Coding horror has a nice entry on why email is counter-productive. It takes a different view as to why this is so. Rather than assume that it is the need to respond to emails that is the counter-productive part, the entry states that it is the constant need to see if anything new has arrived. The chances of any important information arriving via email are quite slim. You might get one or to useful emails per day. So what is the contents of the other emails that arrive daily that you don't care about? Maybe smaller pieces of information that might be of some significance in the future, but not today. And being interrupted with these irrelevant pieces of information is what is counter-productive.

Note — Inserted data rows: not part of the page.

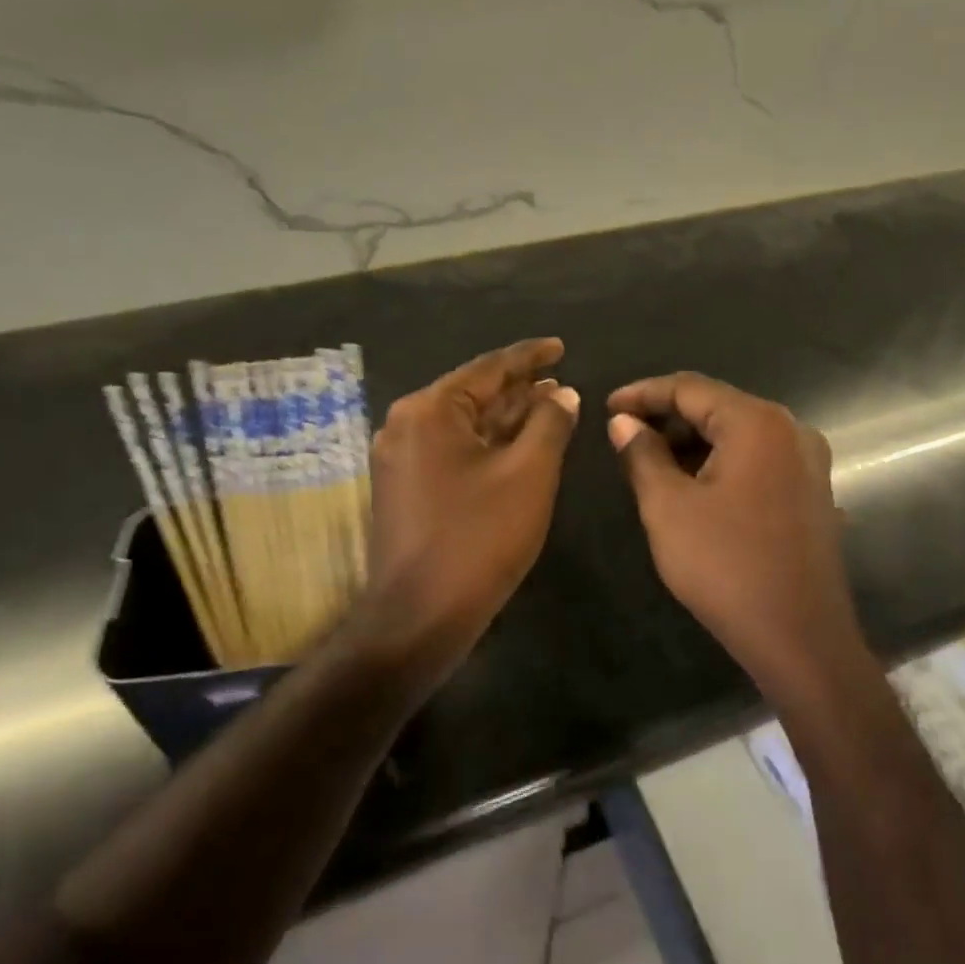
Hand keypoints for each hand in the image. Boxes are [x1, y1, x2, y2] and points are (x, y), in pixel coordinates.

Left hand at [365, 339, 579, 667]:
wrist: (418, 617)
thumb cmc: (478, 538)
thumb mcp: (527, 474)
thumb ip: (549, 424)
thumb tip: (562, 393)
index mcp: (429, 411)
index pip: (488, 369)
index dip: (529, 356)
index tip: (559, 346)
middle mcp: (407, 425)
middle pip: (473, 394)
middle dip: (519, 388)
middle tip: (560, 379)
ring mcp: (402, 458)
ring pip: (464, 424)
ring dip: (506, 417)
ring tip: (549, 405)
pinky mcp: (406, 487)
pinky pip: (453, 450)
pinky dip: (488, 444)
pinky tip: (519, 446)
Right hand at [606, 373, 864, 693]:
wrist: (800, 638)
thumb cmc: (726, 566)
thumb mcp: (668, 507)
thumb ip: (642, 455)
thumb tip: (624, 423)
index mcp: (757, 423)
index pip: (690, 388)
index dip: (643, 394)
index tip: (607, 407)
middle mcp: (791, 430)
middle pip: (718, 407)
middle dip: (667, 418)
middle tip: (624, 437)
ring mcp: (808, 462)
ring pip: (738, 435)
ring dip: (693, 443)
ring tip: (651, 463)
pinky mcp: (812, 492)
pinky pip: (758, 460)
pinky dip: (721, 463)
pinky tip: (692, 486)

So how to deal with these irrelevant pieces of information? There are always social networks. Social networks are feature reach and are certainly more than common these days. But I find that even moving these smaller pieces of seemingly irrelevant data to social networks as the delivery medium does not solve the problem entirely. Sure, this would clean up your inbox and thus eliminate the need for you to constantly be checking it. But what about that nagging feeling that you are missing something on your social networks? They do suffer from the same productivity problems as email does. Something else that might be taken into account when considering social networks as a delivery medium for sending simple messages is the fact that they support many more features. These other bells and whistles can be even more distracting than email because email does one thing and one thing only.

Using a wiki for exchanging most types of information, both big and small pieces, often makes more sense. Larger, more static pieces of information can be created as wiki pages. Smaller pieces of information can be created as tickets in project management systems, most of which have wiki support. A threaded dialog can then be created on these tickets. The conversation is than public and persistent. It is also search ready. They key point here being that tickets and wiki pages for that matter, are not limited to a software development context. They are much more general purpose and do not require polling on the recipient's behalf.

Thursday, August 13, 2009

Social Network Paranoia

The production of content on modern social networking sites is produced almost entirely by it's users. Additionally, this content accounts for a large portion of the content on the web. Jeff Atkins talks about the sharecroppers of the web. It is both interesting and terrifying to think about. People are working for free to benefit the corporations that enable this content to be published. Although the scary implications of leaving your data in the hands of others is nothing new, the reasons for doing so is interesting. People generally use social networking sites because they enjoy doing it, not because they want to occupy some tiny portion of the content available on the web.

But why does it matter that these big corporations are gaining from other peoples free labor? what else do you have to lose if all your data one day disappears? The time investment that could have been spent on yourself. Although, it is highly unlikely that any of these mainstream social networks are going anywhere soon. So, the odds of losing everything you have invested are currently not all that large.